CSIRAC computer exhibit on display at the Melbourne Museum. Photo: Benjamin Healley. Source: The Australian.

Bronwyn Watson, Melbourne Museum showcases Australia’s first computer, CSIRAC, The Australian, 12 November 2016

The Oscar-winning film The Imitation Game might have depicted the real-life exploits of British mathematician Alan Turing, who helped decrypt the German Enigma code during World War II, but the film didn’t elaborate on what is considered his greatest legacy.

In 1936, Turing published On Computable Numbers, With an Application to the Entscheidungsproblem, deemed the most influential document of the computer age. With this he laid the foundations for the modern computer, for software and for artificial intelligence. He defined the notion of a modern computer as a flexible, programmable universal machine; a machine that could compute anything that a human could, but faster.

Based on Turing’s theories, and using technology from wartime radar systems, between 1947 and 1949 a group of enterprising Australian scientists and engineers built this country’s first digital computer, the fourth built in the world. It is considered one of Australia’s foremost technological achievements.

Most surprising, however, is that this computer still survives. It is now the world’s only remaining intact first-generation computer and it is on display at the Melbourne Museum.

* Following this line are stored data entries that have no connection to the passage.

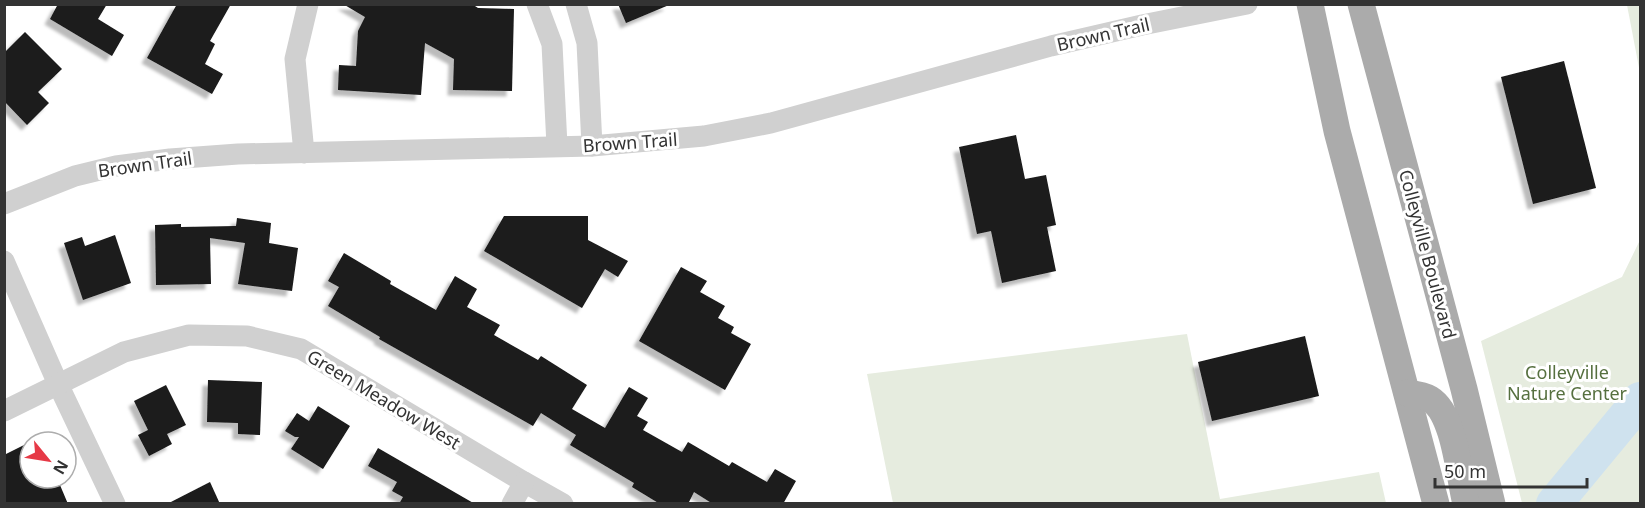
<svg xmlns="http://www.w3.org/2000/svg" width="1645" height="508" font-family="'Noto Sans',sans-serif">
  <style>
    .green { fill: #e6ecdf }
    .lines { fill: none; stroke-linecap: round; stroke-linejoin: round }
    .river { stroke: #cfe2ee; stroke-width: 36 }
    .building { fill: #1a1a1a; filter: url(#shadow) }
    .minor { stroke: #d0d0d0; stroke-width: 21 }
    .major { stroke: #ababab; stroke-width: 27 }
    .labels { text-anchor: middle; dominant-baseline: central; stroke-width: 6; stroke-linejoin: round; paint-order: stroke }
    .street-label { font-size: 18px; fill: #333; stroke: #fff }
    .park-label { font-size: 18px; fill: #56703f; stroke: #fff }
  </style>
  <defs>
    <filter id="shadow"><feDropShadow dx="-5.5" dy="5.5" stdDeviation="1.5" flood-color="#0004"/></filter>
  </defs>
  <rect width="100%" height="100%" fill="#fff"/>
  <g class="green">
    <path d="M1627,5H1640V73Z"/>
    <path d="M1640,240V503H1522L1481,341L1622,277Z"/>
    <path d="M1187,334L1220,499L1379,472L1386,503H893L867,374Z"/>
  </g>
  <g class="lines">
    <path class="river" d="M1554,504L1640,400"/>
  </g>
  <g class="building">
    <path d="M58,4H107L98,19L124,35L112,56L50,19Z"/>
    <path d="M177,4H231L210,41L215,44L205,64L223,74L212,94L147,58Z"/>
    <path d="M343,4H472L478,8L514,9L512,91L453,90L454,59L425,43L421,95L338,90L339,65L356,66L358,31L365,17Z"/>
    <path d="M618,4H669V5L626,23Z"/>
    <path d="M25,32L62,69L38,92L49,103L27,125L4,101V53Z"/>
    <path d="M1564,61L1596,188L1533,204L1501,77Z"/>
    <path d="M1016,135L1025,179L1046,175L1056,225L1047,227L1056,271L1002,283L991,231L977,234L959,147Z"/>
    <path d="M504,216H588V240L628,261L618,277L605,269L582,308L484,251Z"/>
    <path d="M237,218L271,223L269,243L298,248L292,291L238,284L245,243L210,238L211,284L156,285L155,225L181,224V227L236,226Z"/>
    <path d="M115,235L131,283L83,300L64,243L82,237L85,246Z"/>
    <path d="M344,253L391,281L390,284L436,310L455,276L477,289L467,307L500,325L494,335L538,360L541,356L587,385L572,409L605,428L629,387L648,398L637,416L648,422L643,430L682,452L688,442L729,466L732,462L767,482L775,469L796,481L783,504H713L694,492L688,504H660L632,487L634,483L570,445L576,435L541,413L533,426L379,339L380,337L328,306L339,287L328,281Z"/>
    <path d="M681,267L707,281L700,292L725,306L718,318L734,327L731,333L751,344L725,390L639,341Z"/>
    <path d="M1305,336L1319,396L1212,421L1198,362Z"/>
    <path d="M208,380L262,382L260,435L238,434V423L207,422Z"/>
    <path d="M166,385L186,425L167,434L172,444L149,456L138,435L148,430L134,401Z"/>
    <path d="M318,406L350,426L323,469L291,449L299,437H295L285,431L297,413L309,421Z"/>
    <path d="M30,442V478H57L68,504H4V455Z"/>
    <path d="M378,448L475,504H399L403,497L392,491L397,482L368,466Z"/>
    <path d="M210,482L220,504H167Z"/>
  </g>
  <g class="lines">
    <g class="minor">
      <path d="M537,4L552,44L557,146"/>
      <path d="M576,4L587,43L592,146"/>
      <path d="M304,153L295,59L308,4"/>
      <path d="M4,204L75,176L116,166L170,159L238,154L592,146L704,136L771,123L1051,46L1142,25L1247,4"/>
      <path d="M4,261L58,384L115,504"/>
      <path d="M4,411L124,352L189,335L247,336L301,349L524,482L563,504"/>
      <path d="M512,504L524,482"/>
    </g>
    <g class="major">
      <path d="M1310,4L1337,131L1436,504"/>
      <path d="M1361,4L1464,389L1492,504"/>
      <path d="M1407,393C1414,394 1423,395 1430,399C1455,414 1459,477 1466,504"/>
    </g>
  </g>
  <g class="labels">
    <g class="street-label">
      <text transform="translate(1103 34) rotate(-13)">Brown Trail</text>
      <text transform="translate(630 142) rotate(-4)">Brown Trail</text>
      <text transform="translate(145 164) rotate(-8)">Brown Trail</text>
      <text transform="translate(1428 254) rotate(75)">Colleyville Boulevard</text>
      <text transform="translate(384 399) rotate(31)">Green Meadow West</text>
    </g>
    <g class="park-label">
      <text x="1567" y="372">Colleyville<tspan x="1567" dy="21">Nature Center</tspan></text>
    </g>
  </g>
  <rect width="1645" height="508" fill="none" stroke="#333333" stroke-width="12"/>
  <g transform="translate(48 460) rotate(120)"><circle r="28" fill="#ffffff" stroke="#adadad" stroke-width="1.5"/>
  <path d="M0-4.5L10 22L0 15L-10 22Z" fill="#e63946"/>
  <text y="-9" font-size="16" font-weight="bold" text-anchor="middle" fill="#333333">N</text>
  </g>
  <path d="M1435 478v9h152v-9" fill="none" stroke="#333333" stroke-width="3"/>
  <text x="1444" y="478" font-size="18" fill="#333333" stroke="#ffffff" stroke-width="4.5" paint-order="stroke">50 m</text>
</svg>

Named CSIRAC (pronounced sigh-rack), it was designed and built by Trevor Pearcey, Maston Beard and Geoff Hill at the CSIRO’s Radiophysics Laboratory in Sydney before it was moved to the University of Melbourne.

CSIRAC filled a room the size of a double garage and required enough electricity to power a suburban street. It might have been primitive compared to today’s computers but it performed groundbreaking work. It was, for instance, the first computer in the world to play music, causing a stir at Australia’s first computer conference in August 1951.

CSIRAC also provided the first electronically computed 24-hour weather forecast in Australia. It ran the calculations to find the centre of the galaxy in 1953 and helped with the engineering for Australia’s first skyscraper and for the Snowy Mountains Scheme. It ran studies in road and air traffic congestion. On a more basic level, it calculated home loan repayments and enabled psychological research.

When I visit the Melbourne Museum, I am shown the CSIRAC display by the head curator, humanities, Richard Gillespie, who says it is extraordinary the computer has survived, alongside a software library considered the oldest in the world. Overall, the museum’s CSIRAC collection consists of over 300 objects, over 300 images and over 1000 documents.

“It really [played] a role in defining computing for 15 or so years in a way that none of those [other] early computers did,” Gillespie says.

He says that CSIRAC opened up a new digital world within Australia. Many of the founders of the Australian software industry were trained on it.

“I think it is such an iconic object,” Gillespie says. “If you look at it and realise there is more computing power in your little desk calculator and your mobile phone — but we have come so far in the space of 60 years, which is quite extraordinary.”